_Assignment_
In the output, include exactly the lines from the beginning of the records up to and including the one that contains "21, 1209, 97]", and leave out the pictures.

——

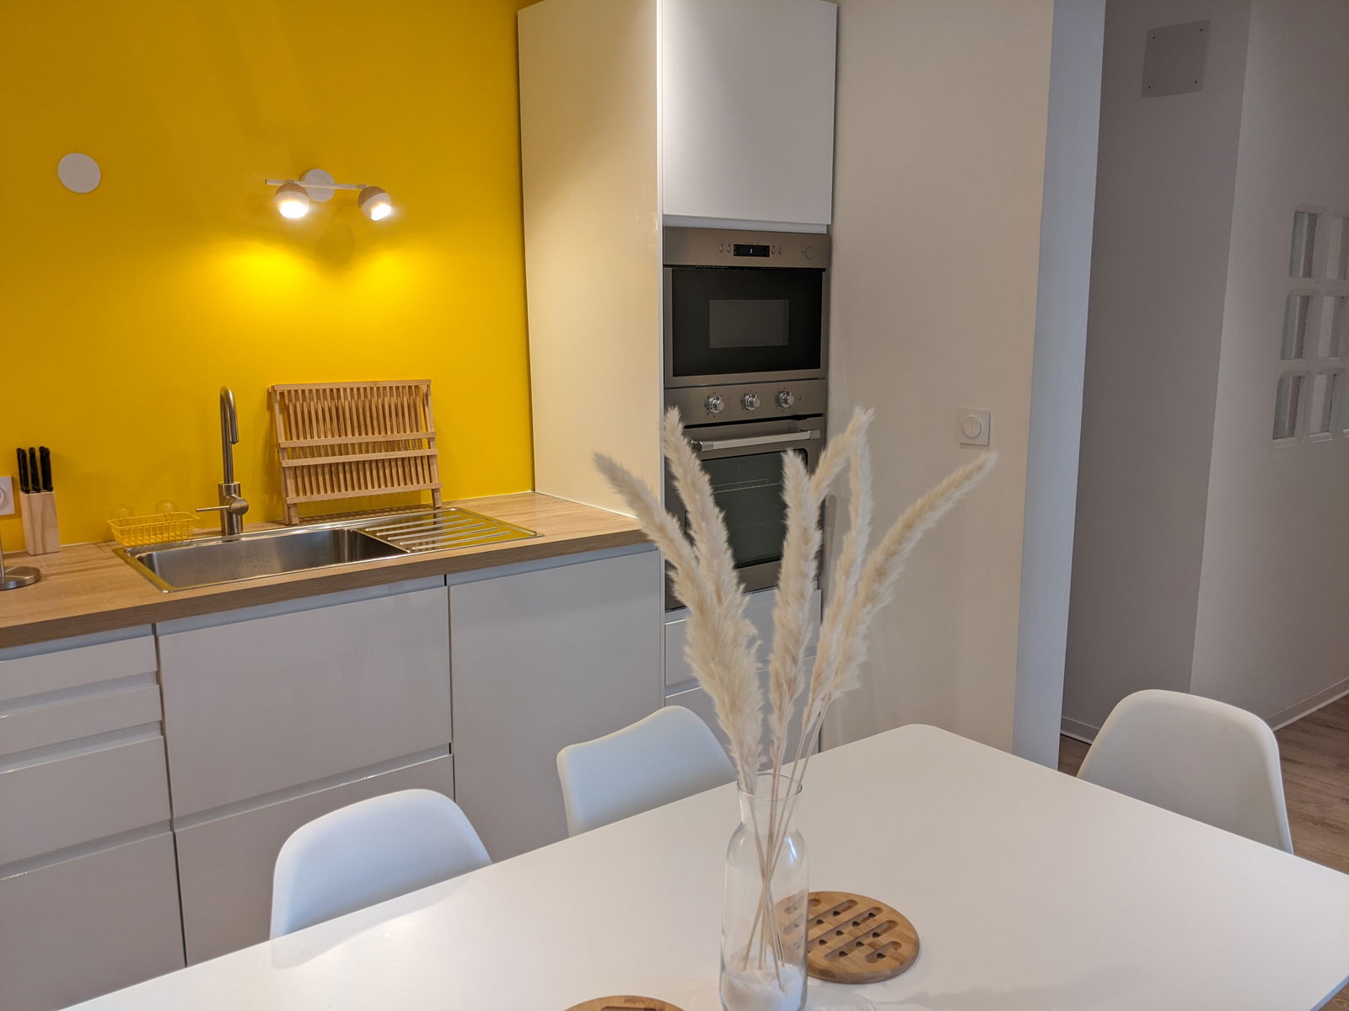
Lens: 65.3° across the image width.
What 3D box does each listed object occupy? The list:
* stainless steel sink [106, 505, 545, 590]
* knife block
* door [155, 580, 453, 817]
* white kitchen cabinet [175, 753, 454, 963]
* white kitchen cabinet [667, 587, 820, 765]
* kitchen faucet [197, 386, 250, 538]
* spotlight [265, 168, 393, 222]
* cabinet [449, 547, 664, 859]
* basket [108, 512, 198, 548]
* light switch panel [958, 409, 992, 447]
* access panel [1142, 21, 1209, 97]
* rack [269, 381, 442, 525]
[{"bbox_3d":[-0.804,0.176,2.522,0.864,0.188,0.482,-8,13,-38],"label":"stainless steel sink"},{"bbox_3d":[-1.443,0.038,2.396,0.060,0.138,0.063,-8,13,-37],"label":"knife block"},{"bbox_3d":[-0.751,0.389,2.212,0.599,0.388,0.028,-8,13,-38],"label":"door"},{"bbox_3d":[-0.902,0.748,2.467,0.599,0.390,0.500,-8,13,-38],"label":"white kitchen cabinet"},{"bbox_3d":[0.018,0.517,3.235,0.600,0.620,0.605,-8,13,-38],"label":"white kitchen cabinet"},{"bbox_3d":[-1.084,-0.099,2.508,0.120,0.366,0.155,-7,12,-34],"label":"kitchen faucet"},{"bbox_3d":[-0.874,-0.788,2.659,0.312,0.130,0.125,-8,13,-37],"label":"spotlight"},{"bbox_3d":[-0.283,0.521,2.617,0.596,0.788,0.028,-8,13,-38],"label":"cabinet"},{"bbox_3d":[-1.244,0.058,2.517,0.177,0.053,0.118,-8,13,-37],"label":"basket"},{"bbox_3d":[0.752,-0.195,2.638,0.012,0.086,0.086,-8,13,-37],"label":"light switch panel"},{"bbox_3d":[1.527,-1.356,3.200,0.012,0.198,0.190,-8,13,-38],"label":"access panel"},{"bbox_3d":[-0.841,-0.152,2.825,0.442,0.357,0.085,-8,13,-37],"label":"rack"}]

——

_Task answer_
Lens: 65.3° across the image width.
What 3D box does each listed object occupy? The list:
* stainless steel sink [106, 505, 545, 590]
* knife block
* door [155, 580, 453, 817]
* white kitchen cabinet [175, 753, 454, 963]
* white kitchen cabinet [667, 587, 820, 765]
* kitchen faucet [197, 386, 250, 538]
* spotlight [265, 168, 393, 222]
* cabinet [449, 547, 664, 859]
* basket [108, 512, 198, 548]
* light switch panel [958, 409, 992, 447]
* access panel [1142, 21, 1209, 97]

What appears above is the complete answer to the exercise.